- ESTRATTO DEL TESTO:
Parole di poeti e di profeti per capire se #celafaremo
Da Geremia a Nelly Sachs, passando per Bernini (e al colonnato di San Pietro in tempo di pandemia)
Ce la faremo: stiamo disseminando questo slogan di speranza sui social, lo stiamo esponendo dai balconi e dai balconi lo stiamo gridando, ma… #celafaremo? La lunga fila di bare alle porte del cimitero di Bergamo ci ricorda che no, che in migliaia non ce l’hanno fatta e non ce la stanno facendo, nonostante l’eroica dedizione di medici, infermieri, sanitari. Tutti insieme stiamo semplicemente levando un grido verso il cielo o forse, senza saperlo (senza poterlo sapere, senza volerlo sapere) verso il Cielo.
Ventisette secoli fa Geremia, un profeta — cioè uno che, dicendo di parlare in nome di Qualcun altro, interpretava il tempo presente e i suoi “segni” e quindi presagiva il tempo futuro -, gridava così: «Una voce si ode da Rama, / lamento e pianto amaro: / Rachele piange i suoi figli, / rifiuta d’essere consolata perché non sono più». Pare ne ricevesse una consolante risposta dal Cielo: «Trattieni la voce dal pianto, / i tuoi occhi dal versare lacrime, /perché c’è un compenso per le tue pene; / essi torneranno dal paese nemico. Ti ho amato di amore eterno, /per questo ti conservo ancora pietà. Di nuovo ti ornerai dei tuoi tamburi /e uscirai fra la danza dei festanti (Ger 31,3-4 e 15-16).
Un profeta dei nostri tempi qualche giorno fa è salito in solitudine al centro del colonnato di San Pietro, quel colonnato che il suo creatore (Gian Lorenzo Bernini) aveva pensato, anche lui profeticamente, come «un portico che per l’appunto dimostrasse di ricevere a braccia aperte maternamente» il mondo intero (Biblioteca Apostolica Vaticana, manoscritti Chigiani, H. II. 22, f. 109v). Da lì, a nome di credenti e non credenti del mondo intero, papa Francesco ha rivolto al Cielo un doloroso grido di preghiera — «non t’importa che siamo perduti?» — e ha proposto, come risposta, un contro-interrogativo, tanto semplice quanto incomprensibile e inaccettabile per noi donne e uomini di cultura, emancipati, razionali: «Perché avete paura? Non avete ancora fede?» (Mc 4,38 e 40).

- DATI REGISTRATI:
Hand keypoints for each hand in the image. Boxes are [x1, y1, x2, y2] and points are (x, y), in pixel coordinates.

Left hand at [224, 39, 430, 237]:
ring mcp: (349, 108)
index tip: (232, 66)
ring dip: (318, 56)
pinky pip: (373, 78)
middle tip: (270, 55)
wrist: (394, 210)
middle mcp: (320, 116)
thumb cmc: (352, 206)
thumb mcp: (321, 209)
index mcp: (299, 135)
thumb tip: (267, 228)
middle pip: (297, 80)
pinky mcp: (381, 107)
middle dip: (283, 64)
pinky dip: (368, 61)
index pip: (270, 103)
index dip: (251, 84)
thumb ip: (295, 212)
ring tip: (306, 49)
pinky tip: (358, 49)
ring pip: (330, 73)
* * *
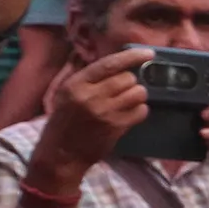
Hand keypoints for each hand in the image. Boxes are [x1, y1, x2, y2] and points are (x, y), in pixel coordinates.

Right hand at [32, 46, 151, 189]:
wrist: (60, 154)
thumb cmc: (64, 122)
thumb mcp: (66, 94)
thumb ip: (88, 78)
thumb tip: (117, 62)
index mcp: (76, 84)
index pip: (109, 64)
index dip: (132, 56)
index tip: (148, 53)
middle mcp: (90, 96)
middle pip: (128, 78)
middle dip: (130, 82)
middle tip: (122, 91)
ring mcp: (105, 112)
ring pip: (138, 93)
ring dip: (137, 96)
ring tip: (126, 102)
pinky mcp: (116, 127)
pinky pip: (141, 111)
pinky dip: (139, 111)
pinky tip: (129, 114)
--
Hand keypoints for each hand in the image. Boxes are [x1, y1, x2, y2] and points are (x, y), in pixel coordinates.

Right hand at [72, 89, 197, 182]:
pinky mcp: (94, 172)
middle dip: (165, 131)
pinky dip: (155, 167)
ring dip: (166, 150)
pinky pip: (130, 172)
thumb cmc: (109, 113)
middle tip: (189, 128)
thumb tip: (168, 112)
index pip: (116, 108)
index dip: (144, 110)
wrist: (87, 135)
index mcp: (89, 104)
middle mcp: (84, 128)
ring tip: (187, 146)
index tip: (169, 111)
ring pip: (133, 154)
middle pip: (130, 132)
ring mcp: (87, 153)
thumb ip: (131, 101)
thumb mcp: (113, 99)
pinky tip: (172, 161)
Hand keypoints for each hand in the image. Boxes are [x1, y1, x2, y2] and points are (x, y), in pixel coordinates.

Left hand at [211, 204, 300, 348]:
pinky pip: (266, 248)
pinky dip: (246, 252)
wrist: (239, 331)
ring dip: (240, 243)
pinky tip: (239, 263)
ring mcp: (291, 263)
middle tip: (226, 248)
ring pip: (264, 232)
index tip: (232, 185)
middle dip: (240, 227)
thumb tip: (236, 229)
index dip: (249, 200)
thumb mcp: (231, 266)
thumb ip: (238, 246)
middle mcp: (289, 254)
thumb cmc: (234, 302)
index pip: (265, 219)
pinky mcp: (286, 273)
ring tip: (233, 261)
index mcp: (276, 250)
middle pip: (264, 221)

- CONSEGNA: Prosegua il testo su poeti e profeti in tempo di pandemia a partire dall'ultima frase riportata. Le righe non sono necessarie per lo svolgimento.

- RISPOSTA ALL'ESERCIZIO:
I profeti sono sempre soli, soprattutto perché raramente o forse mai ascoltati. Lo ricordava una poetessa di origini ebraiche nel contesto della tragedia della II guerra mondiale. Era Nelly Sachs (1891-1970), premio Nobel per la Letteratura nel 1966 e quella poesia si intitola “Le stelle si oscurano” (1944-46).
Alcuni versi suonano, e risuonano, così: «Se i profeti irrompessero / per le porte della notte, / incidendo ferite di parole / nei campi della consuetudine, / orecchio degli uomini / ostruito d’ortica / sapresti ascoltare? / Se la voce dei profeti / costruisse un ponte / con gli spenti sospiri dei vecchi / orecchio degli uomini / attento alle piccolezze, / sapresti ascoltare?».
«Non t’importa che siamo perduti?». Ecco, questo è il grido al Cielo che risuona dentro molti di noi in questi giorni, e sì, abbiamo paura e non ancora (o abbastanza) fede, la quale è soprattutto quella «serena fiducia» che può portare pace a una «coscienza ferocemente turbata», come scrisse di sé nientedimeno che lo stesso Lutero nella prefazione alla prima edizione completa dei suoi scritti latini (1545). Non so se e come #celafaremo, ma #losperotanto, anche perché mi piacerebbe proprio uscire fra la danza dei festanti in buona compagnia e sotto gli occhi di un Cielo sorridente.